RECORDS PROVIDED:
────────

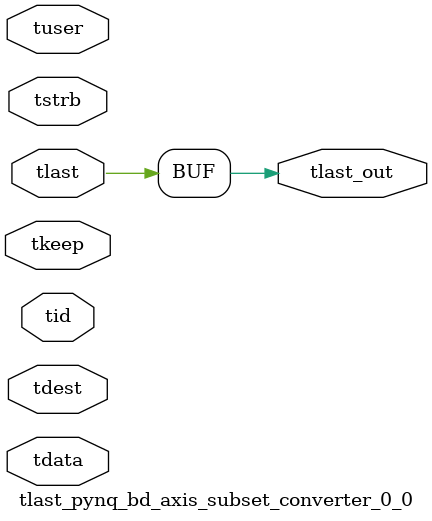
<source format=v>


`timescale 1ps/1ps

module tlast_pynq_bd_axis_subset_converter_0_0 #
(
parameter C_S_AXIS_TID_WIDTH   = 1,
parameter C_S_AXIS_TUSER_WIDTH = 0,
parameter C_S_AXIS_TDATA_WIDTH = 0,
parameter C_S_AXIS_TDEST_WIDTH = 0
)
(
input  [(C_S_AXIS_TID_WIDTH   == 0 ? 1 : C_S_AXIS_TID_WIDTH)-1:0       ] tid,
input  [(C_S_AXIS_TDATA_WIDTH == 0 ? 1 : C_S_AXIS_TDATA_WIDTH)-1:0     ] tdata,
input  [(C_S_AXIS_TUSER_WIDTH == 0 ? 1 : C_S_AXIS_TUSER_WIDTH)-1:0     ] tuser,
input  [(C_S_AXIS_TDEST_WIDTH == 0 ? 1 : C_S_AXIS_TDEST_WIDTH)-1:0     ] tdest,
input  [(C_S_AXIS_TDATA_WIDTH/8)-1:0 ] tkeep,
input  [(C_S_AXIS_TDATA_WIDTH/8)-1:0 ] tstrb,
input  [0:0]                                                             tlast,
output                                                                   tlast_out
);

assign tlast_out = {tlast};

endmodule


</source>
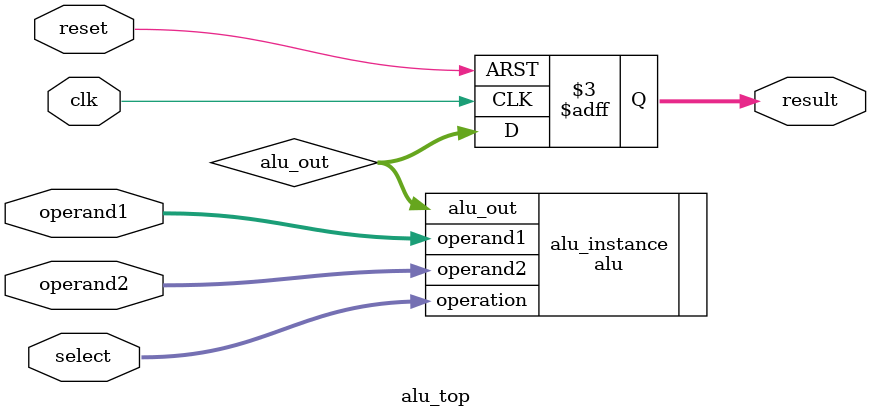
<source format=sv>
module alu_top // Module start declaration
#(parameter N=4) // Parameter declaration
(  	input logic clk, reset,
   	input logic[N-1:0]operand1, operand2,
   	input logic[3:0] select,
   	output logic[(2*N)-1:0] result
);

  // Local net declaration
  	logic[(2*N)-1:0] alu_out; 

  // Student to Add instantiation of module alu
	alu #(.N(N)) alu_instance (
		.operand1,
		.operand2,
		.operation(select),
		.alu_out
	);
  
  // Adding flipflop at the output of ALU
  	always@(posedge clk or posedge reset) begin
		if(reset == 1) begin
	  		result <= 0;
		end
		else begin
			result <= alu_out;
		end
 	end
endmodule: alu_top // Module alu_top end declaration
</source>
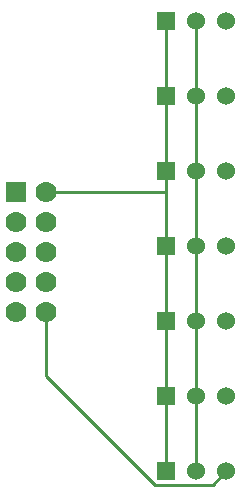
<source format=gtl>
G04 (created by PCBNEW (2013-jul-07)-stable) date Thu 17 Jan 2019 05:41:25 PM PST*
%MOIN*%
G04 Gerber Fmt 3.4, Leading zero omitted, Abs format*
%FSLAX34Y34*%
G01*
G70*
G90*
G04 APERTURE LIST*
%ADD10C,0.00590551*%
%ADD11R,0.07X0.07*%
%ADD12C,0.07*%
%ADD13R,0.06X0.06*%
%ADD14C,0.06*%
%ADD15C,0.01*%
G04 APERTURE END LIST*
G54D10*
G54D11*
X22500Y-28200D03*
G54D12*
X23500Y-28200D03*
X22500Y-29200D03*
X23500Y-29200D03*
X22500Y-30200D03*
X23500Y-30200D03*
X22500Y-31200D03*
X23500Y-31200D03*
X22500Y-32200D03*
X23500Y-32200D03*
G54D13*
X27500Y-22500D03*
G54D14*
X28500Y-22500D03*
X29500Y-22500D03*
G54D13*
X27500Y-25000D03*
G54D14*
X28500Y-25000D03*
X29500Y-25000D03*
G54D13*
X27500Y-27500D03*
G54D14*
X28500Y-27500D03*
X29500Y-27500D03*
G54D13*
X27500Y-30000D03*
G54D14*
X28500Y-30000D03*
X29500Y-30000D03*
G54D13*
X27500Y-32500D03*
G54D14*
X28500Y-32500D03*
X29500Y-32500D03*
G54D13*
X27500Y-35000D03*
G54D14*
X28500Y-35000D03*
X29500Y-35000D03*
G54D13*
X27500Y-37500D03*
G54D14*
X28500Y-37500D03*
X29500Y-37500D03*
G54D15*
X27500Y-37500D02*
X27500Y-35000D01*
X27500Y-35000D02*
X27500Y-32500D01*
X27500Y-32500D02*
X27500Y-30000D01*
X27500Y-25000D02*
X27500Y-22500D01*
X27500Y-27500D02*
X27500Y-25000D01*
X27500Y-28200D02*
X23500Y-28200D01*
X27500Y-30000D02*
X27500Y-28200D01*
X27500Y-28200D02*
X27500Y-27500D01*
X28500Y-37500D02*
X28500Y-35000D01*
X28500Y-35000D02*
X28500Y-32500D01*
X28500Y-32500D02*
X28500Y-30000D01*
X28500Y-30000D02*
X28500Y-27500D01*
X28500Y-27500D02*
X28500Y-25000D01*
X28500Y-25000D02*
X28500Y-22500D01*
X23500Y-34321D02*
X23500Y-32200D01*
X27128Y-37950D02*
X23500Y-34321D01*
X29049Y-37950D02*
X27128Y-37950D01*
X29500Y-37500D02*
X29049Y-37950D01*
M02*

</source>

────────

WORK ORDER: Copy out the material exactly as it stands, though no picture should appear in the copy.

TASK SOLUTION:
<source format=v>


`timescale 1ps/1ps

module tlast_pynq_bd_axis_subset_converter_0_0 #
(
parameter C_S_AXIS_TID_WIDTH   = 1,
parameter C_S_AXIS_TUSER_WIDTH = 0,
parameter C_S_AXIS_TDATA_WIDTH = 0,
parameter C_S_AXIS_TDEST_WIDTH = 0
)
(
input  [(C_S_AXIS_TID_WIDTH   == 0 ? 1 : C_S_AXIS_TID_WIDTH)-1:0       ] tid,
input  [(C_S_AXIS_TDATA_WIDTH == 0 ? 1 : C_S_AXIS_TDATA_WIDTH)-1:0     ] tdata,
input  [(C_S_AXIS_TUSER_WIDTH == 0 ? 1 : C_S_AXIS_TUSER_WIDTH)-1:0     ] tuser,
input  [(C_S_AXIS_TDEST_WIDTH == 0 ? 1 : C_S_AXIS_TDEST_WIDTH)-1:0     ] tdest,
input  [(C_S_AXIS_TDATA_WIDTH/8)-1:0 ] tkeep,
input  [(C_S_AXIS_TDATA_WIDTH/8)-1:0 ] tstrb,
input  [0:0]                                                             tlast,
output                                                                   tlast_out
);

assign tlast_out = {tlast};

endmodule


</source>
<source format=sv>
module alu_top // Module start declaration
#(parameter N=4) // Parameter declaration
(  	input logic clk, reset,
   	input logic[N-1:0]operand1, operand2,
   	input logic[3:0] select,
   	output logic[(2*N)-1:0] result
);

  // Local net declaration
  	logic[(2*N)-1:0] alu_out; 

  // Student to Add instantiation of module alu
	alu #(.N(N)) alu_instance (
		.operand1,
		.operand2,
		.operation(select),
		.alu_out
	);
  
  // Adding flipflop at the output of ALU
  	always@(posedge clk or posedge reset) begin
		if(reset == 1) begin
	  		result <= 0;
		end
		else begin
			result <= alu_out;
		end
 	end
endmodule: alu_top // Module alu_top end declaration
</source>
<source format=gtl>
G04 (created by PCBNEW (2013-jul-07)-stable) date Thu 17 Jan 2019 05:41:25 PM PST*
%MOIN*%
G04 Gerber Fmt 3.4, Leading zero omitted, Abs format*
%FSLAX34Y34*%
G01*
G70*
G90*
G04 APERTURE LIST*
%ADD10C,0.00590551*%
%ADD11R,0.07X0.07*%
%ADD12C,0.07*%
%ADD13R,0.06X0.06*%
%ADD14C,0.06*%
%ADD15C,0.01*%
G04 APERTURE END LIST*
G54D10*
G54D11*
X22500Y-28200D03*
G54D12*
X23500Y-28200D03*
X22500Y-29200D03*
X23500Y-29200D03*
X22500Y-30200D03*
X23500Y-30200D03*
X22500Y-31200D03*
X23500Y-31200D03*
X22500Y-32200D03*
X23500Y-32200D03*
G54D13*
X27500Y-22500D03*
G54D14*
X28500Y-22500D03*
X29500Y-22500D03*
G54D13*
X27500Y-25000D03*
G54D14*
X28500Y-25000D03*
X29500Y-25000D03*
G54D13*
X27500Y-27500D03*
G54D14*
X28500Y-27500D03*
X29500Y-27500D03*
G54D13*
X27500Y-30000D03*
G54D14*
X28500Y-30000D03*
X29500Y-30000D03*
G54D13*
X27500Y-32500D03*
G54D14*
X28500Y-32500D03*
X29500Y-32500D03*
G54D13*
X27500Y-35000D03*
G54D14*
X28500Y-35000D03*
X29500Y-35000D03*
G54D13*
X27500Y-37500D03*
G54D14*
X28500Y-37500D03*
X29500Y-37500D03*
G54D15*
X27500Y-37500D02*
X27500Y-35000D01*
X27500Y-35000D02*
X27500Y-32500D01*
X27500Y-32500D02*
X27500Y-30000D01*
X27500Y-25000D02*
X27500Y-22500D01*
X27500Y-27500D02*
X27500Y-25000D01*
X27500Y-28200D02*
X23500Y-28200D01*
X27500Y-30000D02*
X27500Y-28200D01*
X27500Y-28200D02*
X27500Y-27500D01*
X28500Y-37500D02*
X28500Y-35000D01*
X28500Y-35000D02*
X28500Y-32500D01*
X28500Y-32500D02*
X28500Y-30000D01*
X28500Y-30000D02*
X28500Y-27500D01*
X28500Y-27500D02*
X28500Y-25000D01*
X28500Y-25000D02*
X28500Y-22500D01*
X23500Y-34321D02*
X23500Y-32200D01*
X27128Y-37950D02*
X23500Y-34321D01*
X29049Y-37950D02*
X27128Y-37950D01*
X29500Y-37500D02*
X29049Y-37950D01*
M02*

</source>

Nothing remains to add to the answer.